** Opening Study material block **

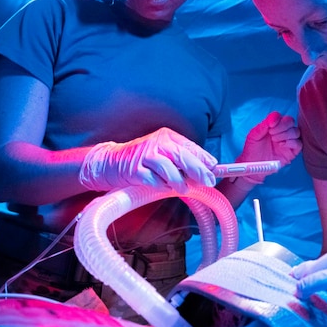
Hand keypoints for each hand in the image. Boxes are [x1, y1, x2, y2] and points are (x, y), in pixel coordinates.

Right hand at [79, 127, 217, 192]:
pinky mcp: (133, 169)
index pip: (190, 146)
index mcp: (167, 137)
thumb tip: (207, 171)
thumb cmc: (144, 160)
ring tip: (184, 189)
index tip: (214, 169)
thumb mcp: (165, 154)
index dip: (204, 158)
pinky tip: (164, 188)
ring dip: (178, 180)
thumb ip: (183, 160)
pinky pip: (151, 178)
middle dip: (197, 169)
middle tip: (208, 181)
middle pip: (181, 155)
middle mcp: (157, 143)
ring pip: (167, 167)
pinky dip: (160, 185)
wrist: (111, 161)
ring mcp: (144, 156)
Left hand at [235, 111, 301, 183]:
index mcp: (274, 126)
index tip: (270, 126)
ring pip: (296, 132)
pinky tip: (282, 145)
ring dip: (286, 134)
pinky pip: (299, 144)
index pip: (281, 117)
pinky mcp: (292, 151)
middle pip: (290, 122)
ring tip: (275, 141)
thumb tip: (274, 116)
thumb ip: (263, 125)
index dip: (277, 120)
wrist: (253, 165)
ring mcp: (288, 141)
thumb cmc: (253, 150)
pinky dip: (291, 142)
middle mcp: (282, 132)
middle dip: (282, 126)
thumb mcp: (254, 135)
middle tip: (272, 134)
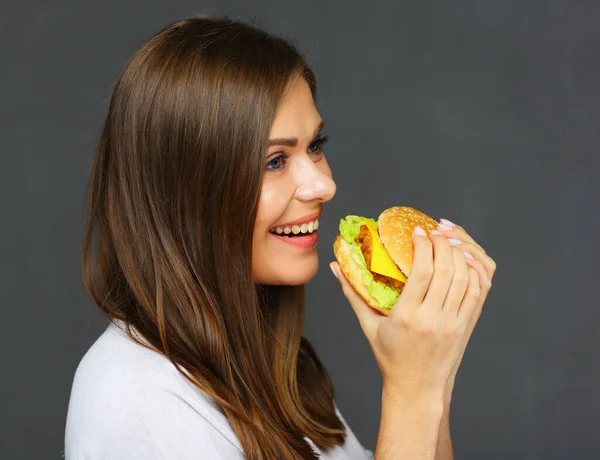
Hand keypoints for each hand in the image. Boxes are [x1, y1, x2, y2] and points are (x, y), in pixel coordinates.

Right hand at [331, 223, 487, 402]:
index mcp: (408, 317)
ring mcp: (455, 322)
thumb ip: (352, 293)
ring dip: (461, 252)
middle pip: (447, 269)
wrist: (418, 389)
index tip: (417, 231)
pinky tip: (465, 257)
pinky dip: (475, 269)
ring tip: (450, 239)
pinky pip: (479, 290)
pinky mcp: (468, 325)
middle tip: (434, 230)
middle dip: (443, 243)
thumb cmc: (390, 357)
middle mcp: (434, 319)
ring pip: (467, 277)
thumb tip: (335, 266)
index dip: (423, 245)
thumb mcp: (368, 326)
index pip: (423, 272)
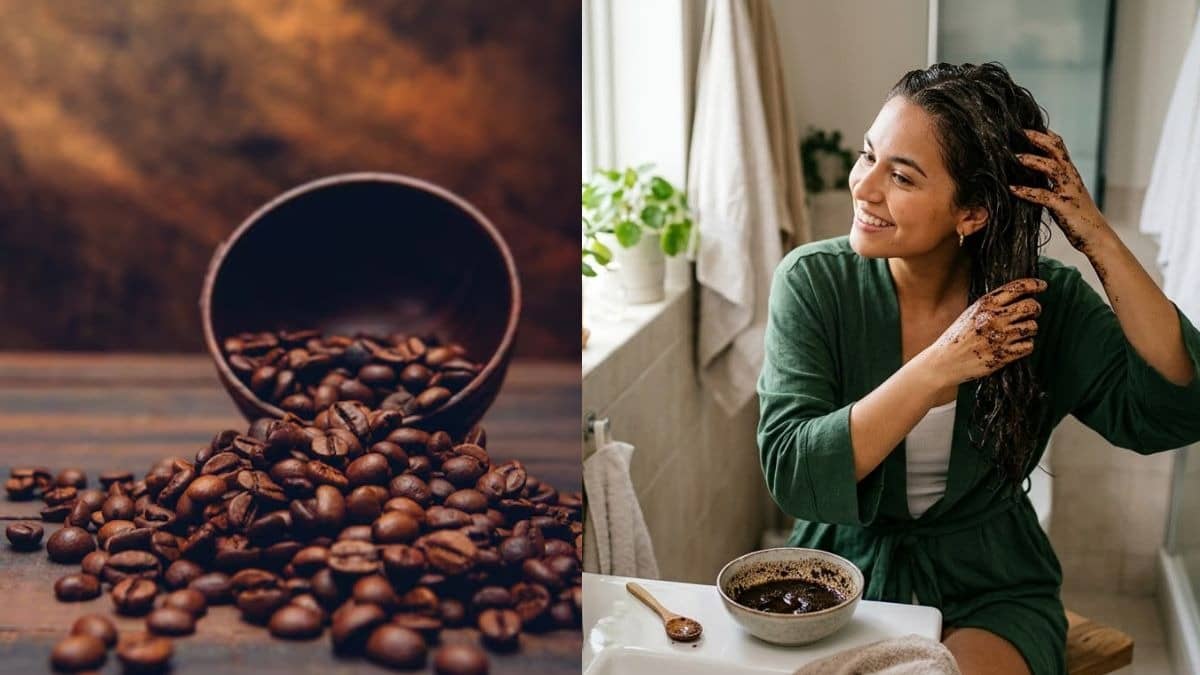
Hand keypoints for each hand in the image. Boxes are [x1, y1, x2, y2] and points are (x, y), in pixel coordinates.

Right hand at [923, 278, 1046, 386]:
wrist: (945, 361)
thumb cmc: (958, 336)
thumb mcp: (971, 313)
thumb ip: (992, 304)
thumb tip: (1019, 296)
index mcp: (985, 304)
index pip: (1017, 287)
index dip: (1034, 284)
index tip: (1043, 285)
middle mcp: (995, 318)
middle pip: (1031, 306)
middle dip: (1035, 309)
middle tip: (1032, 313)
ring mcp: (1000, 337)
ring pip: (1033, 326)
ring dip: (1030, 328)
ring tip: (1020, 332)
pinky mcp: (1004, 355)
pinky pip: (1029, 346)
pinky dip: (1026, 345)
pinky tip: (1016, 345)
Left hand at [1008, 128, 1110, 252]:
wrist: (1095, 236)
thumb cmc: (1076, 216)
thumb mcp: (1063, 194)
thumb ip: (1050, 182)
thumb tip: (1029, 174)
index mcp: (1070, 173)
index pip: (1059, 146)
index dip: (1044, 134)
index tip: (1026, 125)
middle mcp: (1071, 177)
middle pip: (1057, 150)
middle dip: (1039, 139)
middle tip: (1019, 131)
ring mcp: (1068, 191)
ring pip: (1052, 168)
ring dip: (1032, 161)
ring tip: (1014, 157)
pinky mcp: (1063, 206)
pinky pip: (1043, 196)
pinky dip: (1027, 191)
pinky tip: (1012, 189)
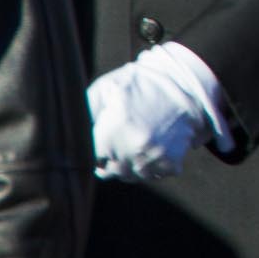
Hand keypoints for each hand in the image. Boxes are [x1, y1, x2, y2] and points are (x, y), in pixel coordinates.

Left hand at [88, 45, 223, 181]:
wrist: (189, 81)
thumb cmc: (143, 82)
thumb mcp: (107, 87)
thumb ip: (85, 110)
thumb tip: (70, 131)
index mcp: (112, 130)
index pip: (90, 159)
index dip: (95, 150)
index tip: (102, 140)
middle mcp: (131, 148)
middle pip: (110, 172)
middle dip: (111, 159)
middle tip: (121, 140)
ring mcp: (153, 157)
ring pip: (132, 176)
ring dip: (132, 164)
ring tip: (138, 142)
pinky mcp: (172, 161)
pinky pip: (155, 175)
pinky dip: (155, 166)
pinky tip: (155, 147)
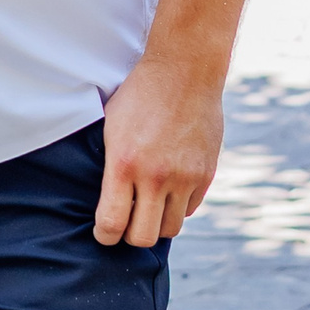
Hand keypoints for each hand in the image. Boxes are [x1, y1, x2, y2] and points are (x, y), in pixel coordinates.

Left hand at [94, 53, 224, 246]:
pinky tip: (168, 191)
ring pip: (171, 228)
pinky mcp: (206, 174)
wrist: (184, 71)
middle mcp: (156, 176)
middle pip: (143, 237)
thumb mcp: (111, 127)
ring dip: (157, 224)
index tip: (103, 233)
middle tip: (126, 224)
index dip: (104, 236)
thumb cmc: (139, 95)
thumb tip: (103, 199)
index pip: (112, 224)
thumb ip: (110, 166)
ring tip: (148, 208)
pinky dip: (177, 207)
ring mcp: (185, 177)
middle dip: (130, 236)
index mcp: (124, 164)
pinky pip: (189, 209)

** Closing Study material block **

_What you need to do_.
A word-for-word copy of the lines from the one with "index pip: (112, 224)" through the end of the listing is what should be returned.

_Exercise response_.
index pip: (112, 224)
thumb ip: (110, 166)
ring tip: (148, 208)
pinky dip: (177, 207)
ring mcp: (185, 177)
middle dip: (130, 236)
index mcp: (124, 164)
pinky pip: (189, 209)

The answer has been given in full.